Kafka concentrates on suggesting the reasons for Gregor’s transformation indirectly and this encourages the reader to recognize the motives of his family as selfish. After his interrogation by his employer, Gregor becomes subject to his family’s neglect. Although he clearly cared for them for years, working himself into the ground to cover his father’s bad debts, both his father and mother have little regard for him after his transformation. His mother makes excuses for him to the manger, insisting that he is unwell. The impetus for these excuses, however, is that Mrs. Samsa worries about her son’s job rather more than his well being, as indicated by her speech: “‘He is not well, believe me, Mr. Manager. Otherwise how would Gregor miss a train! The young man has nothing in his head except business” (Kafka). Her refusal to go into Gregor’s room once she has seen his transformed state also confirms Mrs. Samsa disregard for her son. Mr. Samsa, on the other hand, injures his son and by throwing the apple at him and also

Through Gregor’s beloved sister, Kafka develops a particular pathos that suggests Gregor as the most human of all the characters, even after his transformation. Although Gregor shows a particular fondness for his sister and Kafka emphasizes that he endeavored to pay for her to go to the conservatory to study the violin, she gradually becomes unsympathetic to his condition as well. She feeds him and cares for him but she treats him as less than human by seeking to remove his furniture.

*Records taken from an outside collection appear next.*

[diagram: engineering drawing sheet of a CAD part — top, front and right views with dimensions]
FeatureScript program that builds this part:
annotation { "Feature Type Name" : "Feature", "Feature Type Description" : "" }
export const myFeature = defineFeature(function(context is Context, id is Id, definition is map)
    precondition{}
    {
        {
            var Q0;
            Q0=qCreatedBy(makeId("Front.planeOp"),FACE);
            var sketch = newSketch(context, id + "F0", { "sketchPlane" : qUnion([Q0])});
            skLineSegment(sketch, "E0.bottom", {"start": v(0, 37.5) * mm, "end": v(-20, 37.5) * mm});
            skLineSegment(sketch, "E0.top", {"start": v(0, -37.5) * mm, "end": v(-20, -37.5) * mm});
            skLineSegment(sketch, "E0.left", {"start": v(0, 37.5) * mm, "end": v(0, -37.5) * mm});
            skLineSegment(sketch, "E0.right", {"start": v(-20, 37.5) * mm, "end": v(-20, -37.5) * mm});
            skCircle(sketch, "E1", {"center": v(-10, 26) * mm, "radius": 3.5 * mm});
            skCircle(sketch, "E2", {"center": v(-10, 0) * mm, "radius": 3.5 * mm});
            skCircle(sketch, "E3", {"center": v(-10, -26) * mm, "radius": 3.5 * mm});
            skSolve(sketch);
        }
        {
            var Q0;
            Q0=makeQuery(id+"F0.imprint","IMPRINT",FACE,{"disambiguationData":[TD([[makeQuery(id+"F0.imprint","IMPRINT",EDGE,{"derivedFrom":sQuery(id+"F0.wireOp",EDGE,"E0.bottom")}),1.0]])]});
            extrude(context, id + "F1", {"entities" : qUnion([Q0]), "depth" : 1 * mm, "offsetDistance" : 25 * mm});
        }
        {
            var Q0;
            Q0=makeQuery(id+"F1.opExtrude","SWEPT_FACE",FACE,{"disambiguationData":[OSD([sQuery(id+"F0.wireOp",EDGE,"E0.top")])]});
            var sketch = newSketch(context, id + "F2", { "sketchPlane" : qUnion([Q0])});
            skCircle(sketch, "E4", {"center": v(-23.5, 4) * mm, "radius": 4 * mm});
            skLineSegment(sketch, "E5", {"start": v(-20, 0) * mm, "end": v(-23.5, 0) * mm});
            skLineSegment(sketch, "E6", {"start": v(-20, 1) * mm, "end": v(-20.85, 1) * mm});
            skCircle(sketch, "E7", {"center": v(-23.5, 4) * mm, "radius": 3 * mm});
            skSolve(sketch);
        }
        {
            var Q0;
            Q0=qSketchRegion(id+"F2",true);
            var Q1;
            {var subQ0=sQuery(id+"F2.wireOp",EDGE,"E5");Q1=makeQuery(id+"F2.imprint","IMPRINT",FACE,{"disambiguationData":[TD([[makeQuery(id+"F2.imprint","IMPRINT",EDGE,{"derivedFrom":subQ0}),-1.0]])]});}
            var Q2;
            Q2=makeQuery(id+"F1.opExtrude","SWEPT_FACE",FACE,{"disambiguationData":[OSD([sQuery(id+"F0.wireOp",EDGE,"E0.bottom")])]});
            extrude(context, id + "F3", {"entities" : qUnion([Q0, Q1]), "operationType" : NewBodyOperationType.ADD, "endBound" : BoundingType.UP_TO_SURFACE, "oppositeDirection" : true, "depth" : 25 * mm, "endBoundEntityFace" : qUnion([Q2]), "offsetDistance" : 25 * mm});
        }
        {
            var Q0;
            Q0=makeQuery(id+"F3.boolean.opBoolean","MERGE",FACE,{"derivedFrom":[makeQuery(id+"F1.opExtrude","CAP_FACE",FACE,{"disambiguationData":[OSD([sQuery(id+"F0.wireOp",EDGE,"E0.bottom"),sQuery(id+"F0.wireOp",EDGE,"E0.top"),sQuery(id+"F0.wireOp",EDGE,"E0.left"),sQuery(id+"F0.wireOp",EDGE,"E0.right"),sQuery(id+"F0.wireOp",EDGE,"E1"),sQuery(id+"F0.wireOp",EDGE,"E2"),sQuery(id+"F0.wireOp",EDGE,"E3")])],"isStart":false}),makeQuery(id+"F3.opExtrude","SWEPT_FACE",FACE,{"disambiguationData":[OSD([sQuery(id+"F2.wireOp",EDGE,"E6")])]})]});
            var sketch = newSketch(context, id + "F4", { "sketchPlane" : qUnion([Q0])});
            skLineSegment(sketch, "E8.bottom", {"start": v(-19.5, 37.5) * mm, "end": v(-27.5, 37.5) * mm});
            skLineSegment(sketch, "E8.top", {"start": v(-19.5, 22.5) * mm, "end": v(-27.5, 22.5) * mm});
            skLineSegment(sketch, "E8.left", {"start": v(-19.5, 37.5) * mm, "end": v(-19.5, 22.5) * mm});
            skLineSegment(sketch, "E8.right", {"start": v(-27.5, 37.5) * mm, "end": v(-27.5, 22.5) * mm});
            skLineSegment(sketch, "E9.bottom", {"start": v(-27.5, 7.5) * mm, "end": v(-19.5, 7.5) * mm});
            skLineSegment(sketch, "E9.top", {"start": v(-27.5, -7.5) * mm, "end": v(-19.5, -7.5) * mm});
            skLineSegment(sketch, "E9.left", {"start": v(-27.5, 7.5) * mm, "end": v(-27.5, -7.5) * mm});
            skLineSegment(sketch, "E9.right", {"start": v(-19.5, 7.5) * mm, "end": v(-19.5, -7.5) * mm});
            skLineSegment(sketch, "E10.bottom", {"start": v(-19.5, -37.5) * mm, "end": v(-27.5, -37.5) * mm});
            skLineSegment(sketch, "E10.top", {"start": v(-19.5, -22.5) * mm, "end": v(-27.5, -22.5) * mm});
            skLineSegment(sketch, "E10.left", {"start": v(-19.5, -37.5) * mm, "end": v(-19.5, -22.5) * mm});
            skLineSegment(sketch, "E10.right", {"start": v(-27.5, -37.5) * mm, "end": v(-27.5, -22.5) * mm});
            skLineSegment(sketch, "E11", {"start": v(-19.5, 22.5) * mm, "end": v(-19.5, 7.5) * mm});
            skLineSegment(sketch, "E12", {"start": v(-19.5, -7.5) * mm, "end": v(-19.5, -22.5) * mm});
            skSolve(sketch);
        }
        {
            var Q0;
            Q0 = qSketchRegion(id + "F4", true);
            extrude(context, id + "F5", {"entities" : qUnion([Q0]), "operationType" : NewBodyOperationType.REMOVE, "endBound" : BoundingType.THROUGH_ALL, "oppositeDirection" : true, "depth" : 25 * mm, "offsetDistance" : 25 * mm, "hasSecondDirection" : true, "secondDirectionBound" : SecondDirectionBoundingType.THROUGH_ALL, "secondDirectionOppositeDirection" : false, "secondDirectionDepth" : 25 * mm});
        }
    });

As a narrative, Metamorphosis functions as an extended metaphor about the dehumanizing effects of work in the modern world. Gregor’s transformation symbolizes the extent to which the value of the individual becomes undermined by modern working conditions and modern relationship dynamics. Gregor’s death at the end of the narrative particularly accentuates this metaphor, too, because the event is almost without significance and it comes as something of a relief to the family that relied on him and pretended to care for him while he was of use to them.

    References
  • Hill, Stanley. ‘Kafka’s Metamorphosis’. The Explicator 61.3 (2003): 161–162. CrossRef. Web.
  • Kafka, Franz. Metamorphosis. Trans. David Wyllie. Project Gutenberg. 2012. Web.